+++ Text section

These formulas suggest two basic estimation strategies. The outcome regression (prediction) estimator averages \(\hat\mu_1(X_i) - \hat\mu_0(X_i)\) over the sample. The IPW estimator reweights observed outcomes using the propensity score. Each strategy has weaknesses: regression can be biased under misspecification, while IPW can be unstable when estimated propensity scores are close to 0 or 1 (Rosenbaum and Rubin 1983).
This chapter develops a third strategy: combine both models to construct an estimator that is consistent when either model is correct, and achieves the semiparametric efficiency bound when both are correct. We derive the same estimator in three complementary ways: as a bias-corrected prediction estimator (Section 11.2), as the optimal member of a class of augmented estimators (Section 11.4 and Section 11.6), and as the efficient influence function (Section 11.7).
11.2 The Prediction Estimator and Its Bias
Work first with generic working regression functions \(m_t(x)\), not necessarily equal to the true conditional means. The prediction estimator based on \(m_t\) is: \[\hat\tau_{\mathrm{pred}}(m) = \frac{1}{n}\sum_{i=1}^n \{m_1(X_i) - m_0(X_i)\}.\] Define the population prediction estimand \(\tau_{\mathrm{pred}}(m) = \E\{m_1(X) - m_0(X)\}\). Under ignorability: \[\tau_{\mathrm{pred}}(m) - \tau = \E\bigl[(m_1(X) - \mu_1(X)) - (m_0(X) - \mu_0(X))\bigr]. \tag{11.1}\]
If a propensity score estimator \(\hat\pi\) is available, the two bias terms in Equation 11.1 can be estimated from observed data. Defining residuals \(e_i(t) = Y_i(t) - \hat\mu_t(X_i)\): \[\widehat{\mathrm{Bias}}(\hat\tau_{\mathrm{pred}}) = -\frac{1}{n}\sum_{i=1}^n \frac{T_i}{\hat\pi(X_i)}\,e_i(1) + \frac{1}{n}\sum_{i=1}^n \frac{1-T_i}{1-\hat\pi(X_i)}\,e_i(0).\]
The bias-corrected prediction estimator is \(\hat\tau_{\mathrm{AIPW}} = \hat\tau_{\mathrm{pred}} - \widehat{\mathrm{Bias}}(\hat\tau_{\mathrm{pred}}) = \hat\mu_{1,\mathrm{dr}} - \hat\mu_{0,\mathrm{dr}}\), where: \[\hat\mu_{1,\mathrm{dr}} = \frac{1}{n}\sum_{i=1}^n \frac{T_i}{\hat\pi(X_i)}\{Y_i - \hat\mu_1(X_i)\} + \frac{1}{n}\sum_{i=1}^n \hat\mu_1(X_i), \tag{11.2}\] \[\hat\mu_{0,\mathrm{dr}} = \frac{1}{n}\sum_{i=1}^n \frac{1-T_i}{1-\hat\pi(X_i)}\{Y_i - \hat\mu_0(X_i)\} + \frac{1}{n}\sum_{i=1}^n \hat\mu_0(X_i). \tag{11.3}\]
11.3 The Augmented IPW Estimator
Notation. From this point on, \(\mu_t(x)\) inside estimating functions denotes a generic working outcome regression; the truth is written \(\mu_t^*(x) = \E(Y \mid T{=}t, X{=}x)\). The propensity score \(\pi(x)\) inside estimating functions denotes a working model; the truth is \(\pi^*(x) = P(T{=}1 \mid X{=}x)\).

++++++
+++ Data shown

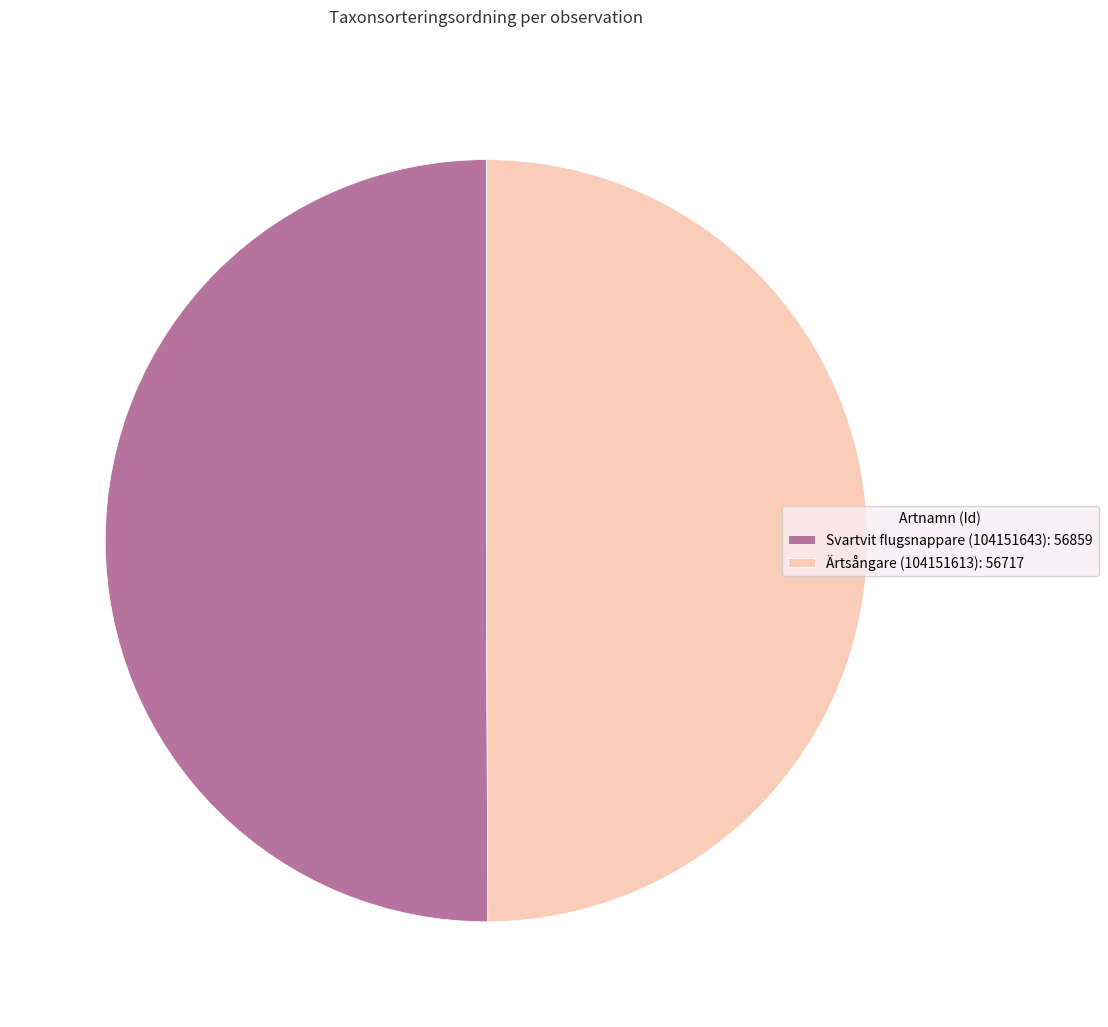

Is the sum of Ärtsångare (104151613): 56717 and Svartvit flugsnappare (104151643): 56859 greater than half?

Yes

++++++

What to do:
**1)** Answer from the excerpt on the augmented IPW estimator:
(a) What weakness of the IPW estimator is named?
(b) In which section is the estimator derived as the efficient influence function?
(c) What symbol denotes the true propensity score under the notation introduced in Section 11.3?
**2)** Carry on the excerpt on the augmented IPW estimator from the point where it stops.
The material plays no part in this work.

Answers for the tasks:
**1)**
(a) It can be unstable when estimated propensity scores are close to 0 or 1.
(b) Section 11.7.
(c) \(\pi^*(x)\)

**2)**
Collecting terms gives the estimating-equation form. The AIPW estimator solves \(\mathbb{P}_n\{\phi(O;\tau,\hat\eta)\} = 0\) where: \[\phi(O;\tau,\eta) = \left[\frac{T}{\pi(X)}\{Y-\mu_1(X)\}+\mu_1(X)\right] - \left[\frac{1-T}{1-\pi(X)}\{Y-\mu_0(X)\}+\mu_0(X)\right] - \tau. \tag{11.4}\]
Solving explicitly:
Double robustness guarantees consistency if either model is correct; it does not protect against misspecification of both models simultaneously.
11.4 A Class of Augmented Estimators
For any square-integrable functions \(b_1(x)\) and \(b_0(x)\), define: \[\hat\mu_{1,b} = \frac{1}{n}\sum_{i=1}^n \frac{T_i}{\pi(X_i)}\,Y_i - \frac{1}{n}\sum_{i=1}^n \left\{\frac{T_i}{\pi(X_i)}-1\right\} b_1(X_i), \tag{11.6}\] \[\hat\mu_{0,b} = \frac{1}{n}\sum_{i=1}^n \frac{1-T_i}{1-\pi(X_i)}\,Y_i - \frac{1}{n}\sum_{i=1}^n \left\{\frac{1-T_i}{1-\pi(X_i)}-1\right\} b_0(X_i), \tag{11.7}\] and let \(\hat\tau_b = \hat\mu_{1,b} - \hat\mu_{0,b}\). The standard AIPW estimator is the special case \(b_t = \mu_t\) (since \(TY/\pi - (T/\pi - 1)\mu_1 = T(Y-\mu_1)/\pi + \mu_1\)).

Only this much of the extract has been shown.